**TO-DO ITEM A**
According to the essay about talking on the phone in restrooms, why did people in the 1970s and 80s not talk on the phone while using a toilet?

**SOURCE TEXT**
--------------------------------
Unless You’re The Fonz, Please Don’t Use A Toilet As Your Office

Once you reach a certain age, I think it’s around forty, you start to hear people talk a lot about “the old days.” Things were so much better then, according to the people who talk about it. They say things like, we didn’t come in until the streetlights came on and we had discipline and no one gave me a trophy even when I won that Presidential thing in gym class! And so on.

These people are a tiny bit obnoxious, if you want to know my opinion. I mean, times change. The world changes. Progress is made and some things get better at the same time as other things get stupider. When today’s children reach this ‘certain age,’ they’ll be saying things like, “I’m so glad there was no teleporting when was in high school,” or whatever. This is just the way it goes and on the whole, I’m sticking with the opinion that progress is inevitable and also generally good-ish.

However. There is actually one thing I really do miss about the glorious era that was the 1970’s and 80’s, which is that we did not talk on telephones while we were using a toilet. Ever. Granted, this is because the phone cord typically did not reach the bathroom, especially in office buildings, so we couldn’t. Possibly if we had the option, we too would have forgot our manners and went crazy with the freedom. Possibly. But I doubt it.

Not to brag, but I use a lot of public restrooms. This isn’t some kind of weird fetish thing. I’m pretty sure that anyone who has a job outside the home uses public restrooms on the regular. This makes it pretty difficult to avoid occasionally peeing while someone else is shouting into their cell phone like Leonardo DiCaprio in The Wolf of Wall Street. By the way, I really disliked that movie. I think the drug-fueled nature of the whole thing just brought me down. In the end I didn’t just want Leo DiCaprio in prison, I actually wanted to end his life with my own hands in some very gruesome manner. And I don’t mean the character he played, I mean Leo DiCaprio himself, for having accepted such a sleazy, sickening role and then making matters worse by playing it so well.
--------------------------------
**WORKING DATA**

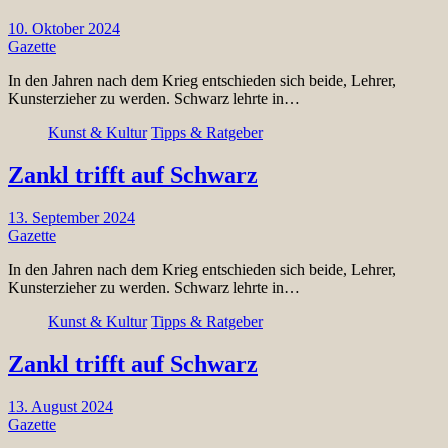
10. Oktober 2024
Gazette
In den Jahren nach dem Krieg entschieden sich beide, Lehrer,
Kunsterzieher zu werden. Schwarz lehrte in…
Kunst & Kultur
Tipps & Ratgeber
Zankl trifft auf Schwarz
13. September 2024
Gazette
In den Jahren nach dem Krieg entschieden sich beide, Lehrer,
Kunsterzieher zu werden. Schwarz lehrte in…
Kunst & Kultur
Tipps & Ratgeber
Zankl trifft auf Schwarz
13. August 2024
Gazette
--------------------------------
**TO-DO ITEM B**
Print every line of text read from the pages in the entries above, word for word, and leave out the pictures.

**RESPONSE AREA A**
The phone cord typically did not reach the bathroom, especially in office buildings.

**RESPONSE AREA B**
10. Oktober 2024
Gazette
In den Jahren nach dem Krieg entschieden sich beide, Lehrer,
Kunsterzieher zu werden. Schwarz lehrte in…
Kunst & Kultur
Tipps & Ratgeber
Zankl trifft auf Schwarz
13. September 2024
Gazette
In den Jahren nach dem Krieg entschieden sich beide, Lehrer,
Kunsterzieher zu werden. Schwarz lehrte in…
Kunst & Kultur
Tipps & Ratgeber
Zankl trifft auf Schwarz
13. August 2024
Gazette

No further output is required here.